=== Section Start ===

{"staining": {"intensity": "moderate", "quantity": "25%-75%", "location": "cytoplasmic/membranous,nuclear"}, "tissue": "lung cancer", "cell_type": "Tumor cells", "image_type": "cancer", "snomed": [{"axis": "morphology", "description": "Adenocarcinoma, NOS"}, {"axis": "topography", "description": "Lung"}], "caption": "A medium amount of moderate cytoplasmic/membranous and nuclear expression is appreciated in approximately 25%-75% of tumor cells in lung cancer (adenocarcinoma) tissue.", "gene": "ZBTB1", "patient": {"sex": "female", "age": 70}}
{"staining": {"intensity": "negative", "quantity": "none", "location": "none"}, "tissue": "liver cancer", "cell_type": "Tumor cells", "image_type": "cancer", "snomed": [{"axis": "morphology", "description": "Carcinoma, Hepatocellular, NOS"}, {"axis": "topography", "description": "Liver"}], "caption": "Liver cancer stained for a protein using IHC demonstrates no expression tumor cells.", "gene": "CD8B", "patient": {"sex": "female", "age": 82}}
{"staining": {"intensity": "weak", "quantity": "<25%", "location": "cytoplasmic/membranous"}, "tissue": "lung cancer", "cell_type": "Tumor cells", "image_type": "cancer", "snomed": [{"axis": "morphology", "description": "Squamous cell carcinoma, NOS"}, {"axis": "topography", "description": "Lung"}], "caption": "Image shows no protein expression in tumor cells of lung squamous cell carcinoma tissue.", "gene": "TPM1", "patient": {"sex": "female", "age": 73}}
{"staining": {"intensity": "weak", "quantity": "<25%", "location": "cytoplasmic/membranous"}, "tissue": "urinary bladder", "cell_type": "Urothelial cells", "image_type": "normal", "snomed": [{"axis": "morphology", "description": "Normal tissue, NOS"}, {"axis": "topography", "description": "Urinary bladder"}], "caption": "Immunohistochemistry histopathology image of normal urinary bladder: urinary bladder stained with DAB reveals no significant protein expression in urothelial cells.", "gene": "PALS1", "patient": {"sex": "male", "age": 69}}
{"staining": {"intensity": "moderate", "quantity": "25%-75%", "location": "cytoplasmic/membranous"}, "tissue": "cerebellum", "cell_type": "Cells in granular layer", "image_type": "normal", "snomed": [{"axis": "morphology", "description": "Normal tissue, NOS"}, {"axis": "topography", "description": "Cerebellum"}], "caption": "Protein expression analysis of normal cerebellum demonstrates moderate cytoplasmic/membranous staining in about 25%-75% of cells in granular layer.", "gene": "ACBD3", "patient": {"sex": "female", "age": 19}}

=== Section End ===

Nothing is to be altered; retype each entry exactly.

WRITTEN RESPONSE →
{"staining": {"intensity": "moderate", "quantity": "25%-75%", "location": "cytoplasmic/membranous,nuclear"}, "tissue": "lung cancer", "cell_type": "Tumor cells", "image_type": "cancer", "snomed": [{"axis": "morphology", "description": "Adenocarcinoma, NOS"}, {"axis": "topography", "description": "Lung"}], "caption": "A medium amount of moderate cytoplasmic/membranous and nuclear expression is appreciated in approximately 25%-75% of tumor cells in lung cancer (adenocarcinoma) tissue.", "gene": "ZBTB1", "patient": {"sex": "female", "age": 70}}
{"staining": {"intensity": "negative", "quantity": "none", "location": "none"}, "tissue": "liver cancer", "cell_type": "Tumor cells", "image_type": "cancer", "snomed": [{"axis": "morphology", "description": "Carcinoma, Hepatocellular, NOS"}, {"axis": "topography", "description": "Liver"}], "caption": "Liver cancer stained for a protein using IHC demonstrates no expression tumor cells.", "gene": "CD8B", "patient": {"sex": "female", "age": 82}}
{"staining": {"intensity": "weak", "quantity": "<25%", "location": "cytoplasmic/membranous"}, "tissue": "lung cancer", "cell_type": "Tumor cells", "image_type": "cancer", "snomed": [{"axis": "morphology", "description": "Squamous cell carcinoma, NOS"}, {"axis": "topography", "description": "Lung"}], "caption": "Image shows no protein expression in tumor cells of lung squamous cell carcinoma tissue.", "gene": "TPM1", "patient": {"sex": "female", "age": 73}}
{"staining": {"intensity": "weak", "quantity": "<25%", "location": "cytoplasmic/membranous"}, "tissue": "urinary bladder", "cell_type": "Urothelial cells", "image_type": "normal", "snomed": [{"axis": "morphology", "description": "Normal tissue, NOS"}, {"axis": "topography", "description": "Urinary bladder"}], "caption": "Immunohistochemistry histopathology image of normal urinary bladder: urinary bladder stained with DAB reveals no significant protein expression in urothelial cells.", "gene": "PALS1", "patient": {"sex": "male", "age": 69}}
{"staining": {"intensity": "moderate", "quantity": "25%-75%", "location": "cytoplasmic/membranous"}, "tissue": "cerebellum", "cell_type": "Cells in granular layer", "image_type": "normal", "snomed": [{"axis": "morphology", "description": "Normal tissue, NOS"}, {"axis": "topography", "description": "Cerebellum"}], "caption": "Protein expression analysis of normal cerebellum demonstrates moderate cytoplasmic/membranous staining in about 25%-75% of cells in granular layer.", "gene": "ACBD3", "patient": {"sex": "female", "age": 19}}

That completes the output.